All but one morning shows in Toronto -- television and radio -- seemed to yawn when the press releases about this awareness month went by. Yes, let's talk about concussions and hockey or football, when some big star writes a book or is injured, but talking about regular folk, car crashes, falls, PTSD from the cruel indifference towards and the navel-gazing abandonment of people with brain injury? Nah.
Millions are affected in Canada. Every Torontonian probably knows someone who has had a concussion or life-altering brain injury. Still, booorrrrring seems be the almost universal response.
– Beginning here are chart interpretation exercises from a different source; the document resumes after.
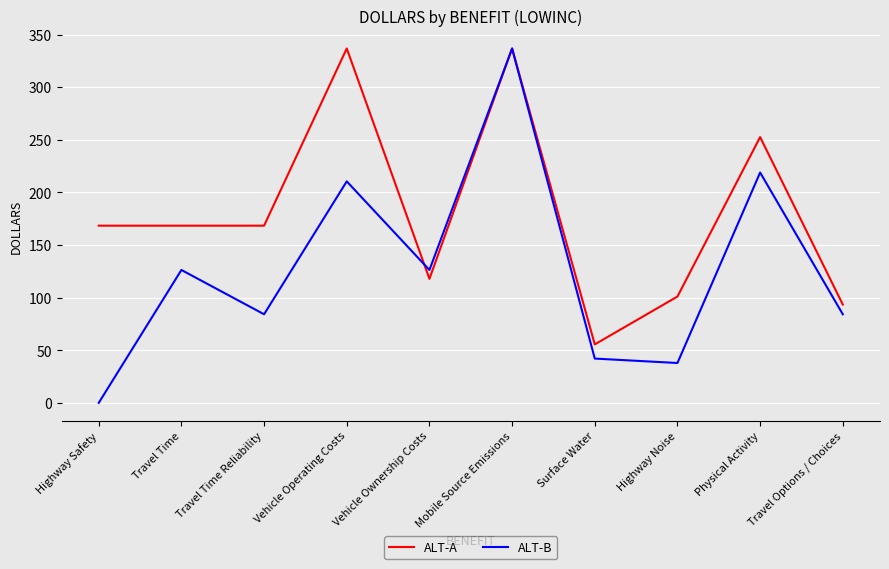

The ALT-A series shows 55.6 at Surface Water. True or false?

True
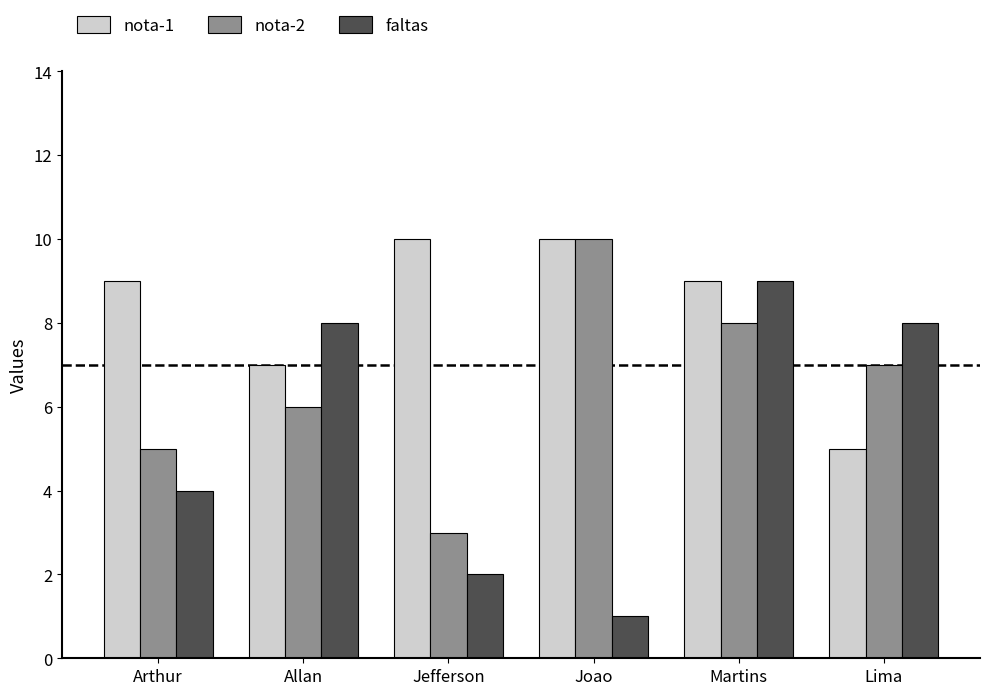

Is the value of faltas at Arthur greater than the value of nota-1 at Joao?

No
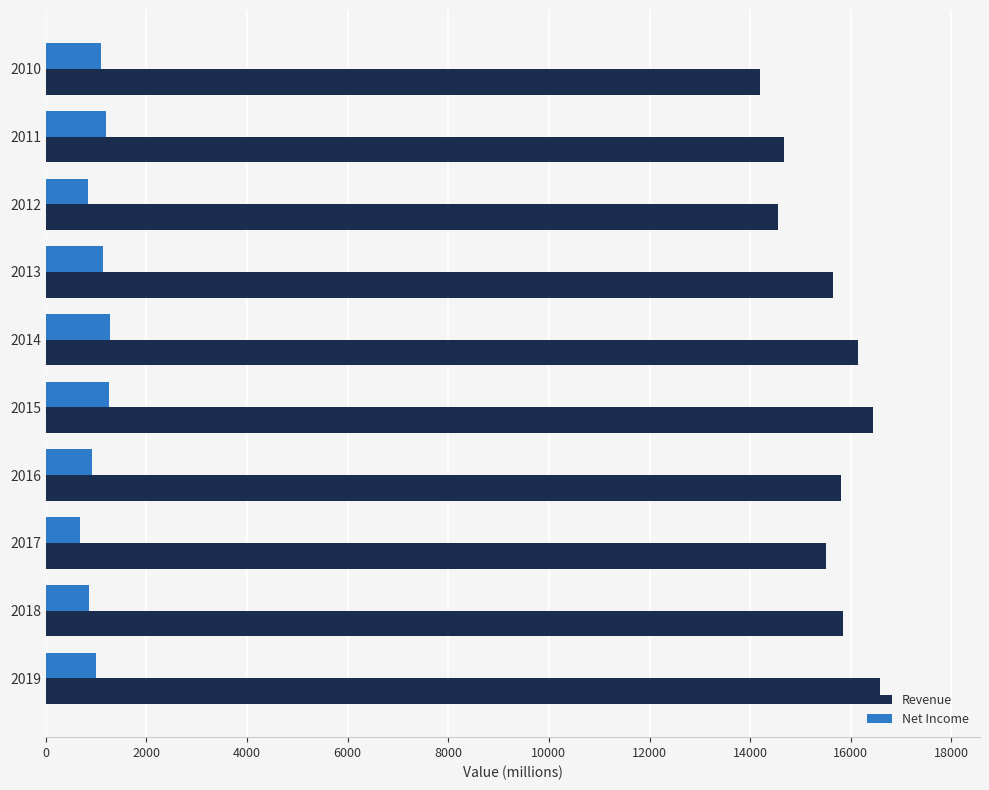

What is the total value across all series at 2014?

17428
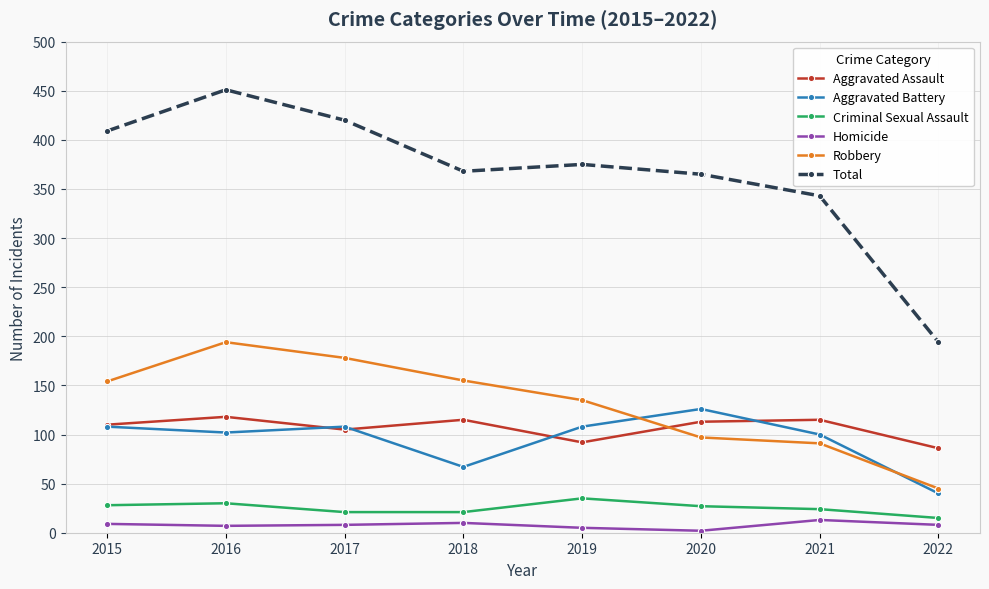

The value of Total at 2022 is 86. True or false?

False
Only one morning television show was right there on day one interviewing the Executive Director of the Brain Injury Society of Toronto and a member who had painted a powerful mask representing his brain injury experience. That was Breakfast Television. I guess, despite Rogers gobbling up Citytv, it's still the only true voice of diversity in Toronto -- like when it first launched, it still honours and includes the most sidelined voices.
And on the radio, it was a night-time show on a conservative talk radio station that hosted the pair and broadcasted their voices to Toronto.
So who really believes in Toronto's motto? The hip, progressive media or the ones right there in the thick of the city, noticing and broadcasting to the public the voices no one wants to hear?
No wonder both the TTC and the city of Toronto have made cognitive accessibility worse under the noses of the Ontario Human Rights Commission and the provincial AODA (accessibility) law. They know no one capable to speaking loudly cares enough to stop them and force them to enact services, policies, infrastructure, purchases that are inclusive of all. So I'll just be over here in my little corner shouting awareness and knowledge into the void because what else can one do?